La mise à l´herbe débute tant que possible avant la fin mars.
« Mais ce n´est pas toujours facile car l´exploitation regorge de mouillères. » Jean-René pratique un pâturage tournant sur sept paddocks d´un hectare et demi. De mai à juin, les laitières pâturent (37 ares par vache laitière) sans apport de concentré.
Depuis 1998, la gestion des prairies s´est désintensifiée. Les rotations sur les pâtures se sont allongées de trois à cinq semaines et la fertilisation est mieux gérée. Le fumier, jusqu´alors réservé au maïs, est désormais épandu sur prairies, à raison de 15 tonnes par hectare. « Je craignais pour l´appétence mais les vaches pâturent cinq semaines plus tard sans aucun problème. » La fertilisation minérale azotée s´est réduite à 50 unités au printemps. « Rien à voir avec les 40 unités que j´avais l´habitude d´apporter systématiquement après chaque passage.

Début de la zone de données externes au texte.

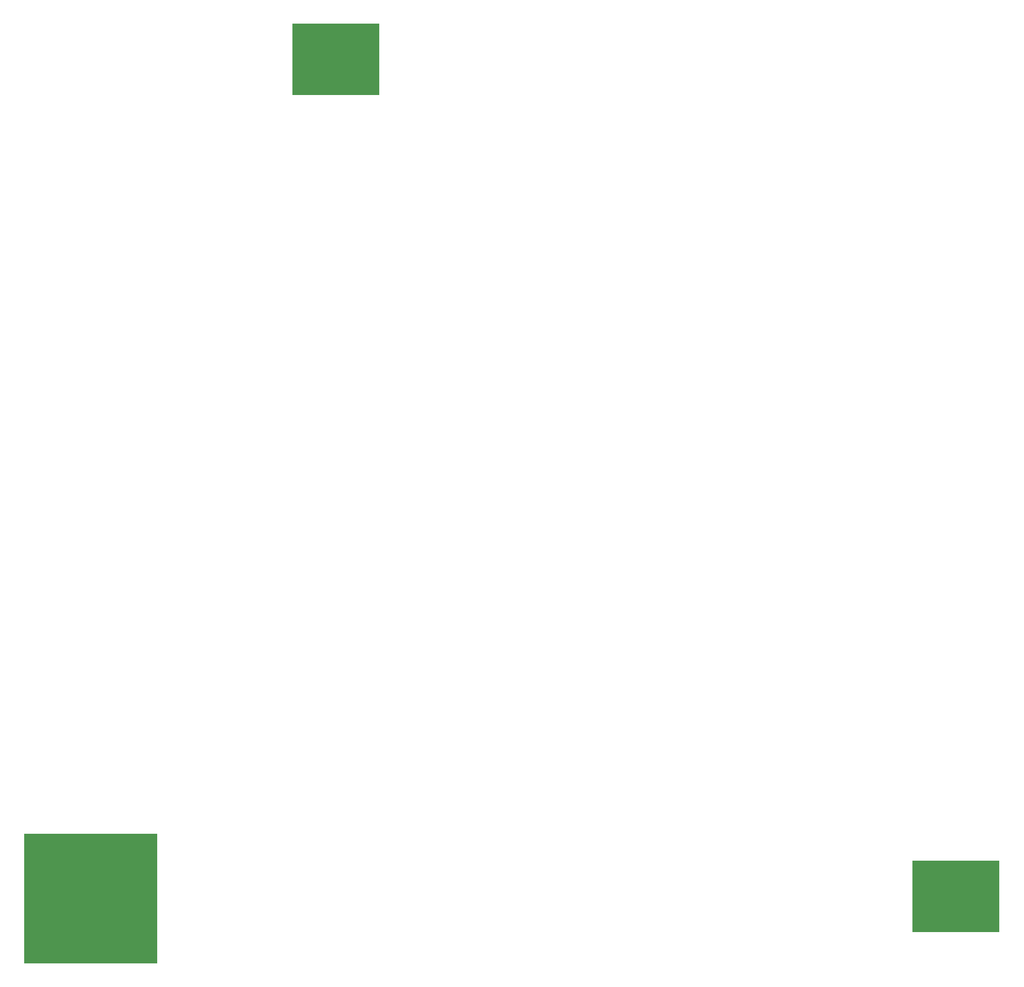
<source format=gbr>
%TF.GenerationSoftware,KiCad,Pcbnew,(5.1.5)-3*%
%TF.CreationDate,2021-01-24T13:48:14-06:00*%
%TF.ProjectId,dragon64,64726167-6f6e-4363-942e-6b696361645f,rev?*%
%TF.SameCoordinates,Original*%
%TF.FileFunction,Paste,Top*%
%TF.FilePolarity,Positive*%
%FSLAX46Y46*%
G04 Gerber Fmt 4.6, Leading zero omitted, Abs format (unit mm)*
G04 Created by KiCad (PCBNEW (5.1.5)-3) date 2021-01-24 13:48:14*
%MOMM*%
%LPD*%
G04 APERTURE LIST*
%ADD10R,13.500000X11.000000*%
%ADD11R,20.500000X20.000000*%
G04 APERTURE END LIST*
D10*
%TO.C,XL3*%
X242930000Y-142150000D03*
%TD*%
%TO.C,XL2*%
X147426000Y-13118000D03*
%TD*%
D11*
%TO.C,XL1*%
X109728000Y-142494000D03*
%TD*%
M02*

</source>
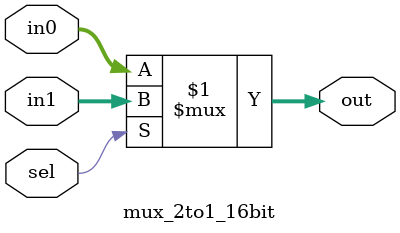
<source format=v>
`timescale 1ns / 1ps


module mux_2to1_16bit (
    input [15:0] in0,
    input [15:0] in1,
    input sel,
    output wire [15:0] out
);
    assign out = sel ? in1 : in0;
endmodule


</source>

Pour autant, la pousse de l´herbe est au rendez-vous. »
Les co-produits sécurisent la ration hivernale.
L´hiver, l´ensilage d´herbe et le foin représente les deux tiers des stocks consommés. Pulpes surpressées et déchets de friterie complètent le régime hivernal, en apportant de l´amidon dans la ration. « Les pulpes assurent la sécurité fourragère du système, reconnaît l´éleveur. A 27 euros par tonne (108 francs par tonne) rendu ferme, elles constituent un aliment bon marché et facile d´emploi. »
L´état des animaux s´est maintenu, mais une chose est sûre, « depuis l´arrêt du maïs, on n´a plus de vaches grasses ! » La part des co-produits dans la ration a permis de limiter la chute de production à 500 litres par vache. Les taux se maintiennent, voire s´améliorent depuis l´incorporation des pommes de terre. Malgré la baisse de productivité, le nombre de vaches est resté constant. « De toute façon, le bâtiment est limité à trente logettes », rappelle Jean-René.
La conduite des génisses a elle aussi été désintensifiée, avec passage du vêlage à deux ans au vêlage à deux ans et demi. Les mises bas ne sont plus groupées à l´automne mais étalées sur toute l´année pour éviter toute pointe de travail. « Je ne recherche pas le pic de lactation mais plutôt la persistance. Quant à la génétique, je mise davantage sur la capacité corporelle et le gabarit que sur la production. »
Au final, la conduite de Jean-René s´avère parfaitement maîtrisée. Ses vaches en donnent la meilleure preuve avec 60 % de réussite en première insémination. Également son revenu, avec un EBE qui dépasse 36 000 euros (238 000 francs), soit 51 % du produit. « Je considère que mon revenu est resté stable, et ce malgré la perte des primes Pac. » L´exploitation semble en régime de croisière. « Toutefois, si mon système est bien calé, je dispose de peu de marge de manouvre, regrette l´éleveur. J´aurais aimé aller plus loin dans la désintensification, mais c´est difficile, faute de surface suffisante. » Cela dit, Jean-René Gomel est aujourd´hui un éleveur enthousiaste, en phase avec son système d´exploitation.
©DR |
Pour le pâturage, l´éleveur mise sur des associations ray-grass anglais - trèfle blanc
Les mélanges ray-grass hybride - trèfle violet sont privilégiés sur les parcelles destinées à la fauche.
chiffres clefs
Troupeau : 30 Prim´holstein
Quota : 200 000 litres
SAU : 25 hectares en herbe, dont 11 hectares de prairies temporaires.
Main-d´ouvre : 1 UTH
Chargement corrigé : 1,20 UGB/ha
©E.B. |
Les déchets de friterie sont stockés au sol et bâchés.